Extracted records
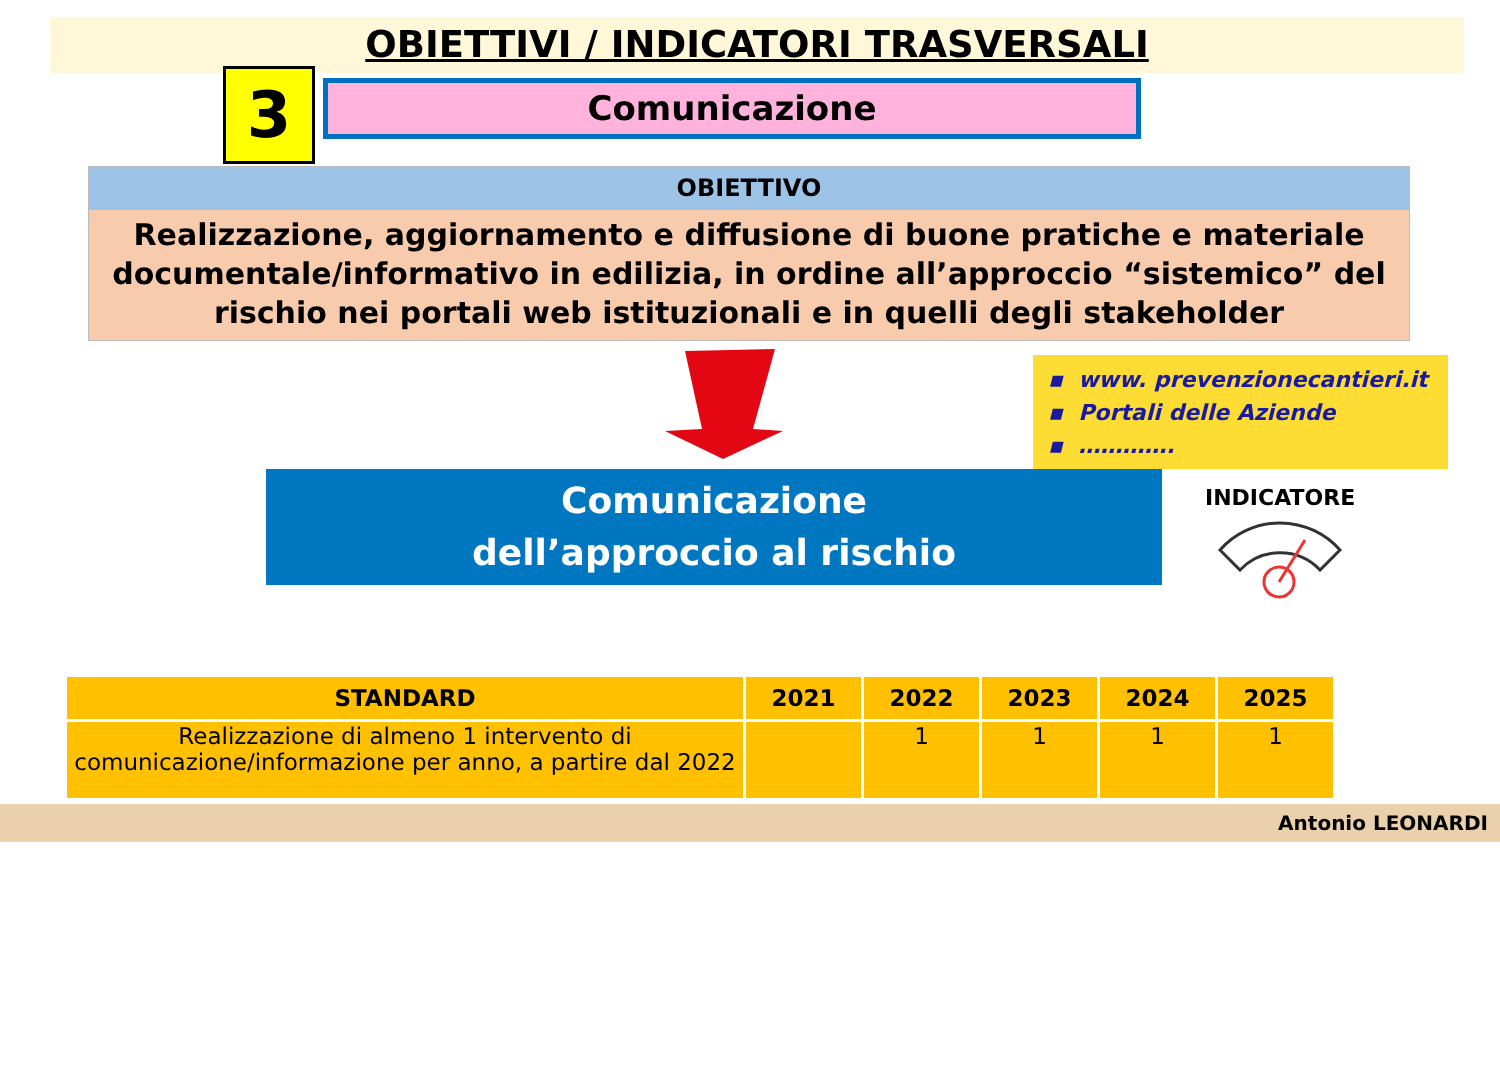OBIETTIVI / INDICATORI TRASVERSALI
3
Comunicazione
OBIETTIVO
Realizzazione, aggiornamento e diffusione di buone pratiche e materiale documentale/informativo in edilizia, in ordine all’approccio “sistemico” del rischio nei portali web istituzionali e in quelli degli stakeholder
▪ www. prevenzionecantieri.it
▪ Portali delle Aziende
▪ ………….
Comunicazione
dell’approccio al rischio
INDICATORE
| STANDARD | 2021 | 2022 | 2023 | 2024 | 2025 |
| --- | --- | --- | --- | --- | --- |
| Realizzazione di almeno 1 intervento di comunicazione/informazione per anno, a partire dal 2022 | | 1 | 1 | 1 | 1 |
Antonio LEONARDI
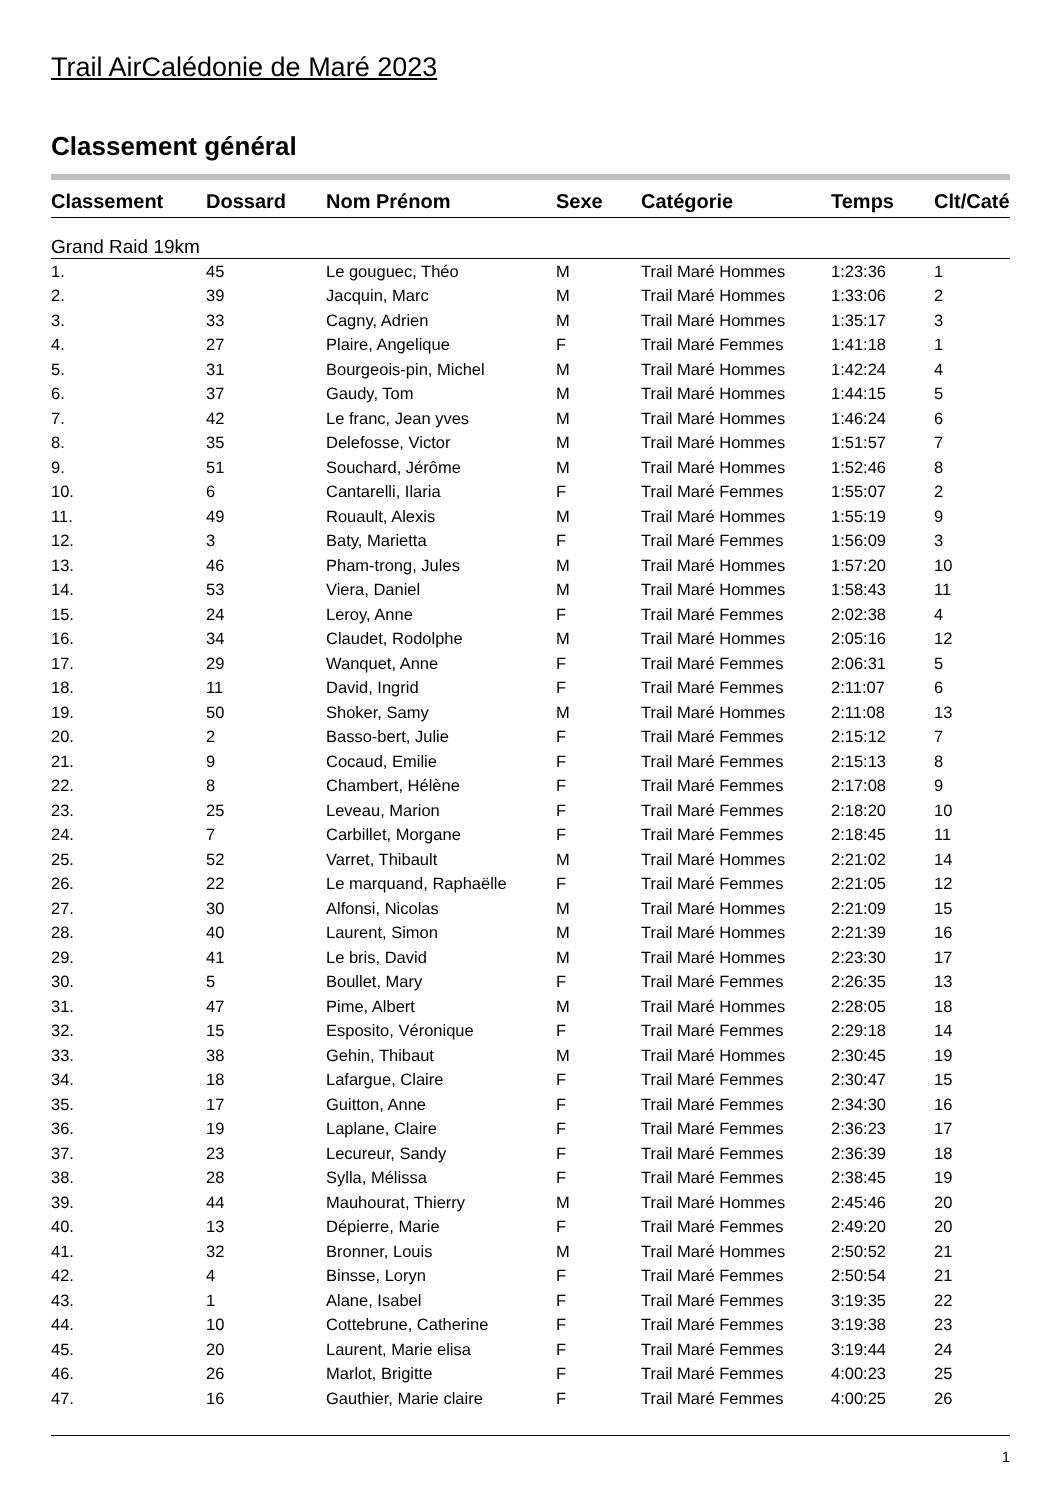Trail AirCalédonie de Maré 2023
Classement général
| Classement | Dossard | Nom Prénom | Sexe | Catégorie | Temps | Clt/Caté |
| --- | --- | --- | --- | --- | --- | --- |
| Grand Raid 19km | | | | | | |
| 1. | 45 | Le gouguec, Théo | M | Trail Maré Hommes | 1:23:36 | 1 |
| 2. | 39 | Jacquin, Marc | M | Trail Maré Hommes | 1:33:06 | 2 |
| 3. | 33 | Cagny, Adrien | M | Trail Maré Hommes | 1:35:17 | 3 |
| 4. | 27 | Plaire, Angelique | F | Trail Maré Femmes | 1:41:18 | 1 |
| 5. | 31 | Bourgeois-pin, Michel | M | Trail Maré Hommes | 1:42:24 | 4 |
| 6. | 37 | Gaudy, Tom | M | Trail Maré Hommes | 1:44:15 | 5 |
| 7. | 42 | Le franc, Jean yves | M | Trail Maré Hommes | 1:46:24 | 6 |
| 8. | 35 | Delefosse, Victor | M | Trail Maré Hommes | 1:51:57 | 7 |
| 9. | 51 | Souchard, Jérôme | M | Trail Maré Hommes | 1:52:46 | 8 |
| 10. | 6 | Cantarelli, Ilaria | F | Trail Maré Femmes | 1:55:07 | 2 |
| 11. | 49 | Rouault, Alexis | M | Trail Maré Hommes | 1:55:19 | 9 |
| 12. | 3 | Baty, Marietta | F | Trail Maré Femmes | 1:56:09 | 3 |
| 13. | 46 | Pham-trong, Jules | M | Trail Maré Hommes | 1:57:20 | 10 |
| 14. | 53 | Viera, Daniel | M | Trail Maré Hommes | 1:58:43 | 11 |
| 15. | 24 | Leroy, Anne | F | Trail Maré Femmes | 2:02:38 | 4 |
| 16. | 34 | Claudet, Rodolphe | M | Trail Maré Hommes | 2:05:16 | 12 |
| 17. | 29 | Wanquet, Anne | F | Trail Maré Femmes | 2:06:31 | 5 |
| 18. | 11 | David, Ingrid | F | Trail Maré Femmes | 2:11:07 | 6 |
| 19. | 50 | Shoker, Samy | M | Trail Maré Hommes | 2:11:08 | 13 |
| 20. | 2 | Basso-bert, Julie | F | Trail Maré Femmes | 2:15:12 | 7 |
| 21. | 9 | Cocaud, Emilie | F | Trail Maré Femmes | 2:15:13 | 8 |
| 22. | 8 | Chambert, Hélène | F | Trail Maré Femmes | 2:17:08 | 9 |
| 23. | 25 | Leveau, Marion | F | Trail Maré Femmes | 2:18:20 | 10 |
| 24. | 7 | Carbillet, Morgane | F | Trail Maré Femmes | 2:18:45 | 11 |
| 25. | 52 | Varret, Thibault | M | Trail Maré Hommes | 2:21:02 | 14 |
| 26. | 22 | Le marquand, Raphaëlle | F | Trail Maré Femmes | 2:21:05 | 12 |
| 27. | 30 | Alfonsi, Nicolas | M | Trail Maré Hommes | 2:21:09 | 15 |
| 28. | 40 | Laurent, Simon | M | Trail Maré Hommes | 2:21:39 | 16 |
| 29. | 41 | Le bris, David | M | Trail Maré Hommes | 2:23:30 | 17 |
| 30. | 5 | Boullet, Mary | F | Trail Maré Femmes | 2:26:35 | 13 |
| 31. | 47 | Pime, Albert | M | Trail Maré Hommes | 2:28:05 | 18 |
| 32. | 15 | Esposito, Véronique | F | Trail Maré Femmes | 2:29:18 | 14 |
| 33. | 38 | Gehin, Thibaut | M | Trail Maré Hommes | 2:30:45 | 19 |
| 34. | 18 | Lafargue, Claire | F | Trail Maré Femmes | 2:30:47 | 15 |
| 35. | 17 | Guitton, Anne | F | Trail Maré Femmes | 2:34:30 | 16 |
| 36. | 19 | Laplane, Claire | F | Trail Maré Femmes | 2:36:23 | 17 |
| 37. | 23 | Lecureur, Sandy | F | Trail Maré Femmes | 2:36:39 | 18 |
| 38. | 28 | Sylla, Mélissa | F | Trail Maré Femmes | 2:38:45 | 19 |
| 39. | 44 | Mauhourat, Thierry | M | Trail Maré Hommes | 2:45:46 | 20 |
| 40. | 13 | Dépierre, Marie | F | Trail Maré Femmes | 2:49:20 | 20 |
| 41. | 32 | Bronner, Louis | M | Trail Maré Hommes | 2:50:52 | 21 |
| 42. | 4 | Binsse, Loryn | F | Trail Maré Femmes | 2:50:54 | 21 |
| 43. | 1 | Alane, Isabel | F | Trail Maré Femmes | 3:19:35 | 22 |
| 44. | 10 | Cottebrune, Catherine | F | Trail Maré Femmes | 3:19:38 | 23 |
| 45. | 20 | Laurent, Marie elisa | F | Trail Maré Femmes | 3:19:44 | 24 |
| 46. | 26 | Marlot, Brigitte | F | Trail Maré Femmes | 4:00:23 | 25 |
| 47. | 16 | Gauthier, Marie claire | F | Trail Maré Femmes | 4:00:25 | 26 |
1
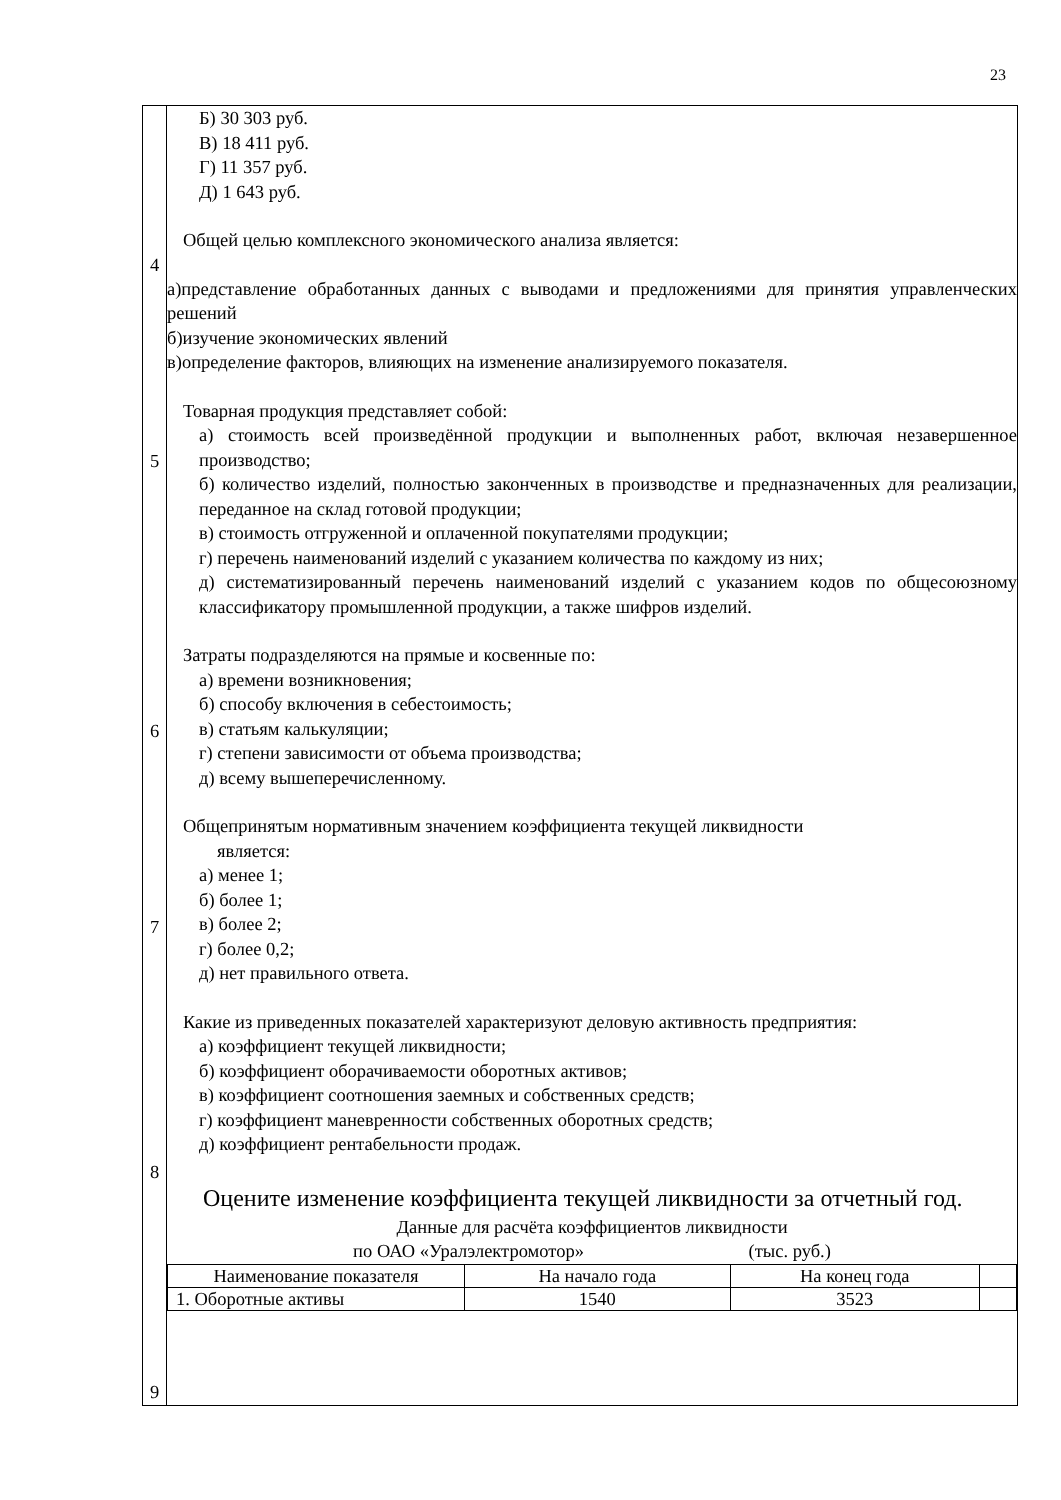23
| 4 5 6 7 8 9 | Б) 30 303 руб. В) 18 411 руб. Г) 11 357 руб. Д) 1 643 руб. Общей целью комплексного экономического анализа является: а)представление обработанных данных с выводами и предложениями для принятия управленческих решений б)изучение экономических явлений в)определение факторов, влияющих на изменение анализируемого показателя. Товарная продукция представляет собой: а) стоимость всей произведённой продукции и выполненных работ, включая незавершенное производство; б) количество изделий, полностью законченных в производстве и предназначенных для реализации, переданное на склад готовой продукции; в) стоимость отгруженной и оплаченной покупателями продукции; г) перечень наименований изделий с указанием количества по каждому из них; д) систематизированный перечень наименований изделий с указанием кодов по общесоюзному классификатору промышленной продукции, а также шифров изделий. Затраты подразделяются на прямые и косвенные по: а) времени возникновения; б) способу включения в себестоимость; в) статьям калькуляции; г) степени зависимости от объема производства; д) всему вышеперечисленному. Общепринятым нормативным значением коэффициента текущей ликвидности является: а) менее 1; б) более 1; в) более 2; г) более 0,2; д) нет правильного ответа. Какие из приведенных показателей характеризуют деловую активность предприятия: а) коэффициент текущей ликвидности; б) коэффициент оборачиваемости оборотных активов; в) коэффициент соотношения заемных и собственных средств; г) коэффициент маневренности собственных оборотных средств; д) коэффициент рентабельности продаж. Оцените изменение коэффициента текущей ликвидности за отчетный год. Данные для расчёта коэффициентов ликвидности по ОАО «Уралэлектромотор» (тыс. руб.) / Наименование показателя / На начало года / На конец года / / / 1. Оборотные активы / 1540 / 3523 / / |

ASSIGNMENT: The entries should be reproduced word for word, pictures omitted.

RESPONSE TO THE TASK:
OBIETTIVI / INDICATORI TRASVERSALI
3
Comunicazione
OBIETTIVO
Realizzazione, aggiornamento e diffusione di buone pratiche e materiale documentale/informativo in edilizia, in ordine all’approccio “sistemico” del rischio nei portali web istituzionali e in quelli degli stakeholder
▪ www. prevenzionecantieri.it
▪ Portali delle Aziende
▪ ………….
Comunicazione
dell’approccio al rischio
INDICATORE
| STANDARD | 2021 | 2022 | 2023 | 2024 | 2025 |
| --- | --- | --- | --- | --- | --- |
| Realizzazione di almeno 1 intervento di comunicazione/informazione per anno, a partire dal 2022 | | 1 | 1 | 1 | 1 |
Antonio LEONARDI
Trail AirCalédonie de Maré 2023
Classement général
| Classement | Dossard | Nom Prénom | Sexe | Catégorie | Temps | Clt/Caté |
| --- | --- | --- | --- | --- | --- | --- |
| Grand Raid 19km | | | | | | |
| 1. | 45 | Le gouguec, Théo | M | Trail Maré Hommes | 1:23:36 | 1 |
| 2. | 39 | Jacquin, Marc | M | Trail Maré Hommes | 1:33:06 | 2 |
| 3. | 33 | Cagny, Adrien | M | Trail Maré Hommes | 1:35:17 | 3 |
| 4. | 27 | Plaire, Angelique | F | Trail Maré Femmes | 1:41:18 | 1 |
| 5. | 31 | Bourgeois-pin, Michel | M | Trail Maré Hommes | 1:42:24 | 4 |
| 6. | 37 | Gaudy, Tom | M | Trail Maré Hommes | 1:44:15 | 5 |
| 7. | 42 | Le franc, Jean yves | M | Trail Maré Hommes | 1:46:24 | 6 |
| 8. | 35 | Delefosse, Victor | M | Trail Maré Hommes | 1:51:57 | 7 |
| 9. | 51 | Souchard, Jérôme | M | Trail Maré Hommes | 1:52:46 | 8 |
| 10. | 6 | Cantarelli, Ilaria | F | Trail Maré Femmes | 1:55:07 | 2 |
| 11. | 49 | Rouault, Alexis | M | Trail Maré Hommes | 1:55:19 | 9 |
| 12. | 3 | Baty, Marietta | F | Trail Maré Femmes | 1:56:09 | 3 |
| 13. | 46 | Pham-trong, Jules | M | Trail Maré Hommes | 1:57:20 | 10 |
| 14. | 53 | Viera, Daniel | M | Trail Maré Hommes | 1:58:43 | 11 |
| 15. | 24 | Leroy, Anne | F | Trail Maré Femmes | 2:02:38 | 4 |
| 16. | 34 | Claudet, Rodolphe | M | Trail Maré Hommes | 2:05:16 | 12 |
| 17. | 29 | Wanquet, Anne | F | Trail Maré Femmes | 2:06:31 | 5 |
| 18. | 11 | David, Ingrid | F | Trail Maré Femmes | 2:11:07 | 6 |
| 19. | 50 | Shoker, Samy | M | Trail Maré Hommes | 2:11:08 | 13 |
| 20. | 2 | Basso-bert, Julie | F | Trail Maré Femmes | 2:15:12 | 7 |
| 21. | 9 | Cocaud, Emilie | F | Trail Maré Femmes | 2:15:13 | 8 |
| 22. | 8 | Chambert, Hélène | F | Trail Maré Femmes | 2:17:08 | 9 |
| 23. | 25 | Leveau, Marion | F | Trail Maré Femmes | 2:18:20 | 10 |
| 24. | 7 | Carbillet, Morgane | F | Trail Maré Femmes | 2:18:45 | 11 |
| 25. | 52 | Varret, Thibault | M | Trail Maré Hommes | 2:21:02 | 14 |
| 26. | 22 | Le marquand, Raphaëlle | F | Trail Maré Femmes | 2:21:05 | 12 |
| 27. | 30 | Alfonsi, Nicolas | M | Trail Maré Hommes | 2:21:09 | 15 |
| 28. | 40 | Laurent, Simon | M | Trail Maré Hommes | 2:21:39 | 16 |
| 29. | 41 | Le bris, David | M | Trail Maré Hommes | 2:23:30 | 17 |
| 30. | 5 | Boullet, Mary | F | Trail Maré Femmes | 2:26:35 | 13 |
| 31. | 47 | Pime, Albert | M | Trail Maré Hommes | 2:28:05 | 18 |
| 32. | 15 | Esposito, Véronique | F | Trail Maré Femmes | 2:29:18 | 14 |
| 33. | 38 | Gehin, Thibaut | M | Trail Maré Hommes | 2:30:45 | 19 |
| 34. | 18 | Lafargue, Claire | F | Trail Maré Femmes | 2:30:47 | 15 |
| 35. | 17 | Guitton, Anne | F | Trail Maré Femmes | 2:34:30 | 16 |
| 36. | 19 | Laplane, Claire | F | Trail Maré Femmes | 2:36:23 | 17 |
| 37. | 23 | Lecureur, Sandy | F | Trail Maré Femmes | 2:36:39 | 18 |
| 38. | 28 | Sylla, Mélissa | F | Trail Maré Femmes | 2:38:45 | 19 |
| 39. | 44 | Mauhourat, Thierry | M | Trail Maré Hommes | 2:45:46 | 20 |
| 40. | 13 | Dépierre, Marie | F | Trail Maré Femmes | 2:49:20 | 20 |
| 41. | 32 | Bronner, Louis | M | Trail Maré Hommes | 2:50:52 | 21 |
| 42. | 4 | Binsse, Loryn | F | Trail Maré Femmes | 2:50:54 | 21 |
| 43. | 1 | Alane, Isabel | F | Trail Maré Femmes | 3:19:35 | 22 |
| 44. | 10 | Cottebrune, Catherine | F | Trail Maré Femmes | 3:19:38 | 23 |
| 45. | 20 | Laurent, Marie elisa | F | Trail Maré Femmes | 3:19:44 | 24 |
| 46. | 26 | Marlot, Brigitte | F | Trail Maré Femmes | 4:00:23 | 25 |
| 47. | 16 | Gauthier, Marie claire | F | Trail Maré Femmes | 4:00:25 | 26 |
1
23
| 4 5 6 7 8 9 | Б) 30 303 руб. В) 18 411 руб. Г) 11 357 руб. Д) 1 643 руб. Общей целью комплексного экономического анализа является: а)представление обработанных данных с выводами и предложениями для принятия управленческих решений б)изучение экономических явлений в)определение факторов, влияющих на изменение анализируемого показателя. Товарная продукция представляет собой: а) стоимость всей произведённой продукции и выполненных работ, включая незавершенное производство; б) количество изделий, полностью законченных в производстве и предназначенных для реализации, переданное на склад готовой продукции; в) стоимость отгруженной и оплаченной покупателями продукции; г) перечень наименований изделий с указанием количества по каждому из них; д) систематизированный перечень наименований изделий с указанием кодов по общесоюзному классификатору промышленной продукции, а также шифров изделий. Затраты подразделяются на прямые и косвенные по: а) времени возникновения; б) способу включения в себестоимость; в) статьям калькуляции; г) степени зависимости от объема производства; д) всему вышеперечисленному. Общепринятым нормативным значением коэффициента текущей ликвидности является: а) менее 1; б) более 1; в) более 2; г) более 0,2; д) нет правильного ответа. Какие из приведенных показателей характеризуют деловую активность предприятия: а) коэффициент текущей ликвидности; б) коэффициент оборачиваемости оборотных активов; в) коэффициент соотношения заемных и собственных средств; г) коэффициент маневренности собственных оборотных средств; д) коэффициент рентабельности продаж. Оцените изменение коэффициента текущей ликвидности за отчетный год. Данные для расчёта коэффициентов ликвидности по ОАО «Уралэлектромотор» (тыс. руб.) / Наименование показателя / На начало года / На конец года / / / 1. Оборотные активы / 1540 / 3523 / / |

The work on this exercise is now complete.